The quality of writing is also superb - Marco's love for his lost wife aches from the pages, as does his crushing isolation from society. Yet when the action kicks in, it is very exciting and frenetic - if the personal moments ache, then in these moments the action leaps off the page. Most of all, I was impressed by the very real danger that the zombies pose. In a lot of zombie fiction, the zombies are incidental to the story, or pose little actual threat - merely inconveniences or cannon fodder for the main characters. Yet in The Return Man, the zombies are imbued with great menace - Marco frets over whether to use a gun to take down his 'target', as a gunshot would alert masses of nearby zombies. His mind races as he looks for what might go wrong, where his possible escape routes are.
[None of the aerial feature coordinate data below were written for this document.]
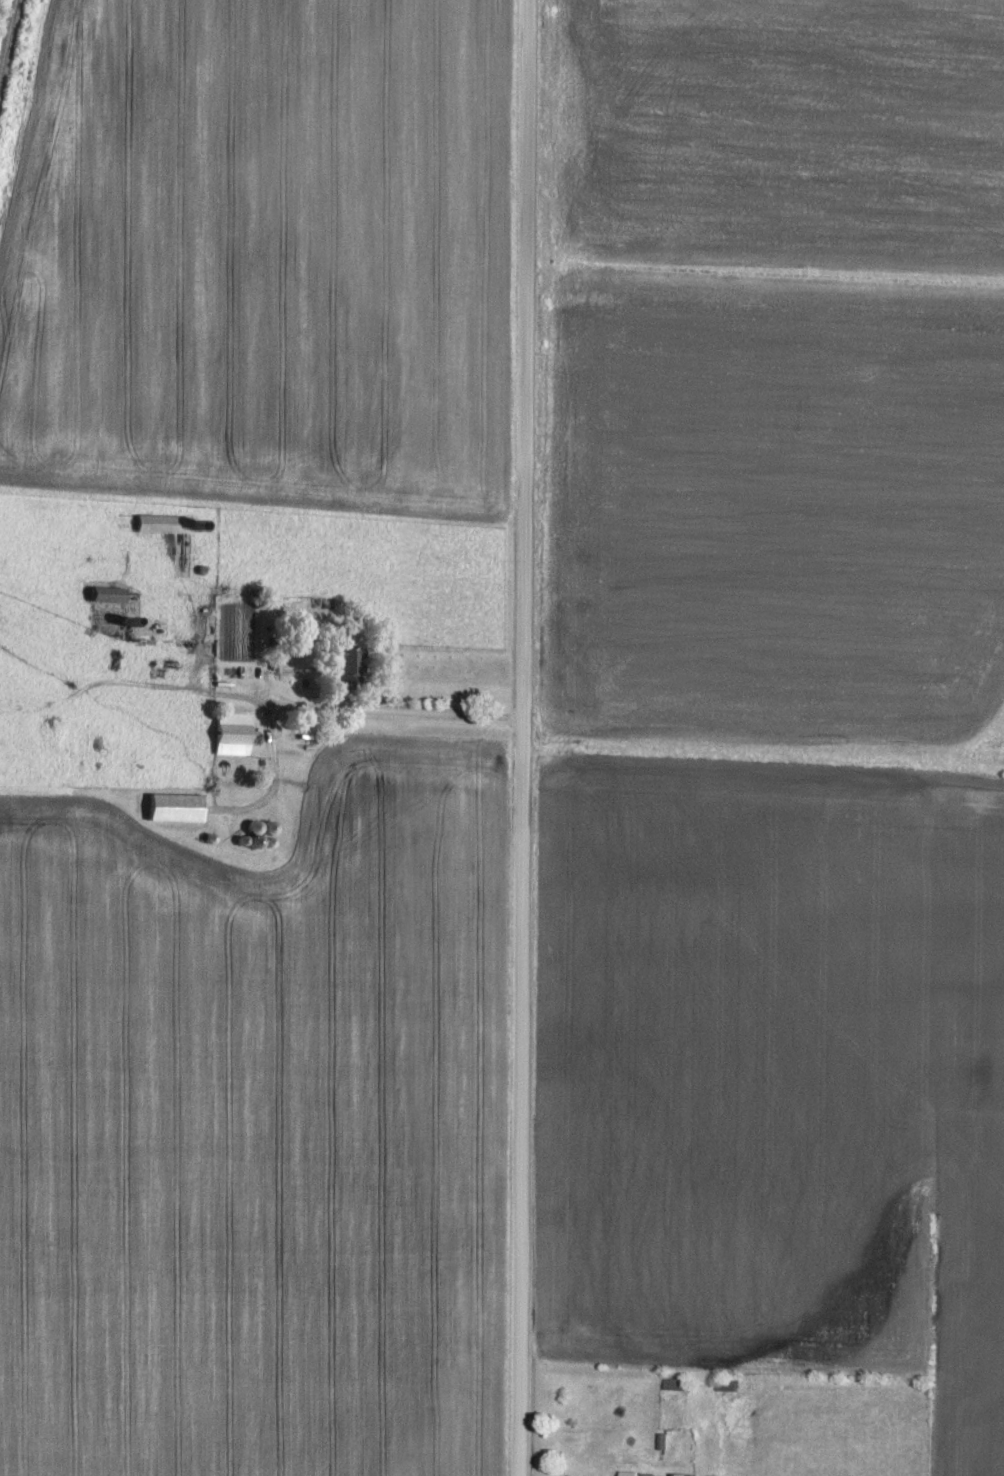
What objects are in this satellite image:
railway: (9, 43)
building: (164, 522)
building: (108, 592)
building: (350, 664)
road: (364, 711)
building: (233, 731)
road: (519, 737)
building: (177, 806)
road: (667, 1469)
building: (630, 1472)
building: (684, 1473)

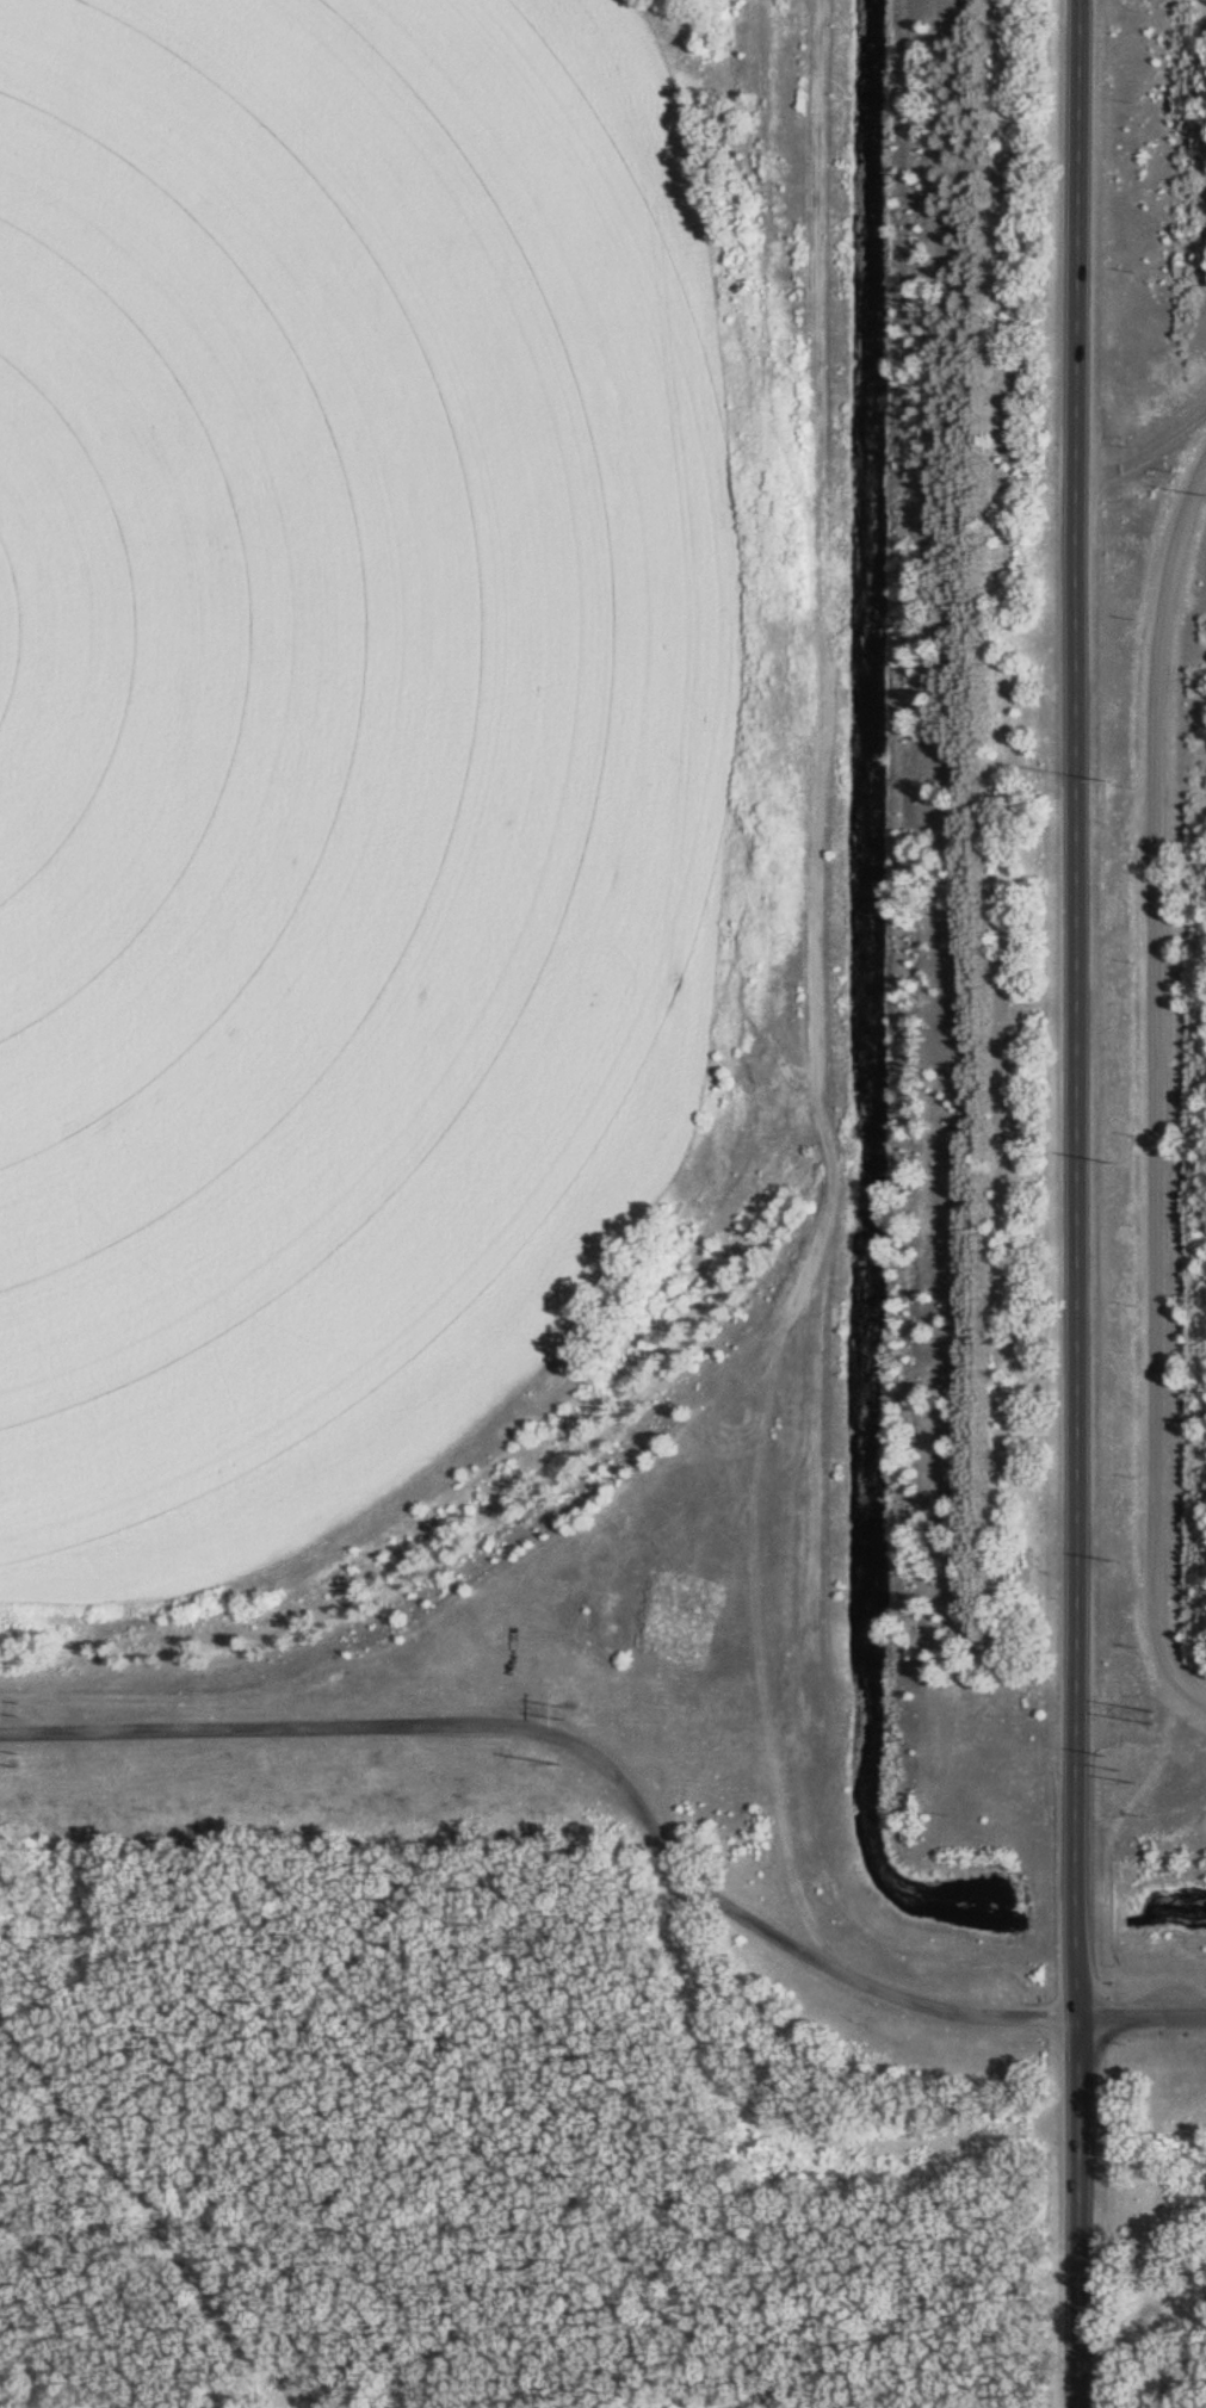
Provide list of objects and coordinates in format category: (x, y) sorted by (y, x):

The weighing up of risk against reward is one of the book's strongest features - Henry Marco is, above all, about surviving. In our highly-developed society, it is easy to forget how difficult this can be in a more primitive and oppressive environment. When the characters are in situations where they are swarmed or might be swarmed by zombies, an element of panic and tension is palpable. "These corpses have a way of... outwitting you. Maybe because we overthink, and they just go on instinct," Marco warns his companion, Wu, on page 146. The reader is also treated to some rich detail; Wu, for example, does not just have green eyes, but "Green, the colour of legend. It was the hereditary mark of Crassus's lost Roman legion, soldiers who'd disappeared in Gansu two thousand years ago; they were rumoured to have wandered China as mercenaries, fathering exotic new bloodlines as they went. Surely young Wu had soldier-blood in his heart, pounding like cannon-fire..." (pg. 209).
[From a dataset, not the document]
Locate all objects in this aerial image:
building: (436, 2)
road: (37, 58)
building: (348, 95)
In essence, the strength of The Return Man is its measured approach; the balance Zito brings is similar to that of an experienced writer, not a first-time author. The narrative knows when to slow down and when to speed up, the characterisation knows when to lean closer and when to stand off, and the plot knows when to reveal and when to conceal. It is a finely-attuned book and a fantastic example of what this genre has to offer. I have read, and will continue to read, much zombie fiction, but The Return Man stands as one of the best.